We believe strongly in being fair. No matter what position we are dealing with. The goal is to always ask questions about salary history until we believe we have a clear and concise understanding of the other person’s needs and desires for compensation.
If what they are asking for matches with their skills, experience and, in general, with what they bring to the table AND your company can afford to pay them this amount, then you know what you can reasonably offer your candidates. These questions allow you to truly evaluate whether your candidate is likely to be a long-term fit with your company or not.
SUMming it Up
So, in addition to advertising salary in a job ad, you must strongly consider salary history as heavily as you would previous experience.
Requiring a salary history makes little sense for lower-level positions though, and is most typical for higher-level roles. It can also be a good way to understand what competitors are really offering to their candidates. With this knowledge, you can pick a starting point for negotiations or understand what a candidate is likely to expect in your industry for your position.

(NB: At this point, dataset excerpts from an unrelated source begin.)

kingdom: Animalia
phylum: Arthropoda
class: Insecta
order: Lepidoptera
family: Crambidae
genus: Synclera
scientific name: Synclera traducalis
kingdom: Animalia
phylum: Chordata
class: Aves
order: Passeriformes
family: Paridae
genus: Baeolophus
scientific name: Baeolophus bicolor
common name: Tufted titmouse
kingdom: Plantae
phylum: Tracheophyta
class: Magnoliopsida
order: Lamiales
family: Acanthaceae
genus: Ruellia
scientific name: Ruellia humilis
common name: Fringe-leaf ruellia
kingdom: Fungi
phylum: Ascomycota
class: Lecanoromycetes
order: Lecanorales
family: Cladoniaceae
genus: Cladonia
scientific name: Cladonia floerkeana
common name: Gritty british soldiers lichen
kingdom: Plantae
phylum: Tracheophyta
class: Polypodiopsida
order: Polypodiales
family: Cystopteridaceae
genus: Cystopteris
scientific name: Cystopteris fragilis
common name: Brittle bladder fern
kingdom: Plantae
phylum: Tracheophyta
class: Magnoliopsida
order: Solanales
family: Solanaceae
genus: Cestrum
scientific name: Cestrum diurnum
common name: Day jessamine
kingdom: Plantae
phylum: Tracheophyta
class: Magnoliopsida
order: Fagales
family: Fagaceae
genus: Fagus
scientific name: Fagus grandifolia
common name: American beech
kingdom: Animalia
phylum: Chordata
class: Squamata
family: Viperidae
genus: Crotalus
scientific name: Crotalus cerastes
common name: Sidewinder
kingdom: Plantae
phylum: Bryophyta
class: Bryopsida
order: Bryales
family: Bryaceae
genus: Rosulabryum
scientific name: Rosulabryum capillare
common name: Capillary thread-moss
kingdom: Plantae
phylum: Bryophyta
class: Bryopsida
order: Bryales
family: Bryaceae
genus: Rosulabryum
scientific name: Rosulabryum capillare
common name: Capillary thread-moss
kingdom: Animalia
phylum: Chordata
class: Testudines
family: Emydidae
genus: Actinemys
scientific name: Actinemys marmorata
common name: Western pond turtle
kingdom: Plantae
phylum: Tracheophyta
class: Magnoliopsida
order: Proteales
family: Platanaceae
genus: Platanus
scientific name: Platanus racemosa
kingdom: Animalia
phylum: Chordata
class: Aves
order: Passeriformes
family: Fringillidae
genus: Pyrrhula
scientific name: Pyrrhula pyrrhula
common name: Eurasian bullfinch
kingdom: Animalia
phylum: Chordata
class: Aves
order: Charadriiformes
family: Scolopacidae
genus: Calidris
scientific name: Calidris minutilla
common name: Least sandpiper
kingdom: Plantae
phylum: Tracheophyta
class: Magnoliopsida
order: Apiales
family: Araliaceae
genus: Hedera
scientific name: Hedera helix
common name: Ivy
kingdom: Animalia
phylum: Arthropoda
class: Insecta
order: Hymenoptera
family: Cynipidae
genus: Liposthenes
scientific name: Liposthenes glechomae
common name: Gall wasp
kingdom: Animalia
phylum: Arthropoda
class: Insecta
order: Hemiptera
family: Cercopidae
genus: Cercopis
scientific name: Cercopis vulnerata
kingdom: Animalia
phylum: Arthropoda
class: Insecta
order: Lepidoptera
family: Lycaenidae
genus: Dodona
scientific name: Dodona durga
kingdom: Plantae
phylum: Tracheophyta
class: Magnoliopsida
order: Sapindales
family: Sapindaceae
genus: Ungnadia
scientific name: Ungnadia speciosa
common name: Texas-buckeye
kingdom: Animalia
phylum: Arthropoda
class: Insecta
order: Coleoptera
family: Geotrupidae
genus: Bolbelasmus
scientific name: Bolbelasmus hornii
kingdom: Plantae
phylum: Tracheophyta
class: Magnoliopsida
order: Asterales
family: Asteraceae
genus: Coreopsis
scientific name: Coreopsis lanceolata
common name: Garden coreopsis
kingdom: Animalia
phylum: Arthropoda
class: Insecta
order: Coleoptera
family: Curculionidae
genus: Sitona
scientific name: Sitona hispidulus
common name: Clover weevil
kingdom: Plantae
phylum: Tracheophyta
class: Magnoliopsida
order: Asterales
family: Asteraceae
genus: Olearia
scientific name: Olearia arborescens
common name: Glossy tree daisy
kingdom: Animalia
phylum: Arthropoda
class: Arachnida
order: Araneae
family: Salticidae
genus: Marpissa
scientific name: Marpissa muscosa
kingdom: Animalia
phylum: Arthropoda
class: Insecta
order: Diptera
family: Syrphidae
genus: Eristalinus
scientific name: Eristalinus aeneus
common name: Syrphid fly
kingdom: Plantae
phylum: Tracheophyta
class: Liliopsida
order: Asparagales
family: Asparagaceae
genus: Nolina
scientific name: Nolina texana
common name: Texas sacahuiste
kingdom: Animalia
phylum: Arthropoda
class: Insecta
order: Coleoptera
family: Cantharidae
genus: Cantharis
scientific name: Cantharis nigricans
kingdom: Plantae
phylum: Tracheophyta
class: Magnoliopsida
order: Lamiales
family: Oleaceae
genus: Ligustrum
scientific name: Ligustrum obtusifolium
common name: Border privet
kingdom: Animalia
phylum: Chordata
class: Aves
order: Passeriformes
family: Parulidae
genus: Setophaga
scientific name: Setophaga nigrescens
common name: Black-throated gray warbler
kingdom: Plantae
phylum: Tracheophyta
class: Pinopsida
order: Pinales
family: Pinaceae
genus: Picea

Remember to fairly assess what the candidate will bring to the company. Don’t just match or offer a rate slightly above their previous salary, even if it was a similar position. Employees who feel underpaid and undervalued will be less productive and look elsewhere more quickly.
Consider setting a target range based on the role and what you’ve learned about the candidate. Once you’ve done this, take a look at their salary history and check for extreme deviations.
The decision to post or not to post a salary range is up to you. Once you’ve posted a few job descriptions, assess what effect you think posting or not posting a range has had on candidate’s expectations and behavior. You can then see how altering your practices for advertising salary affects your overall process.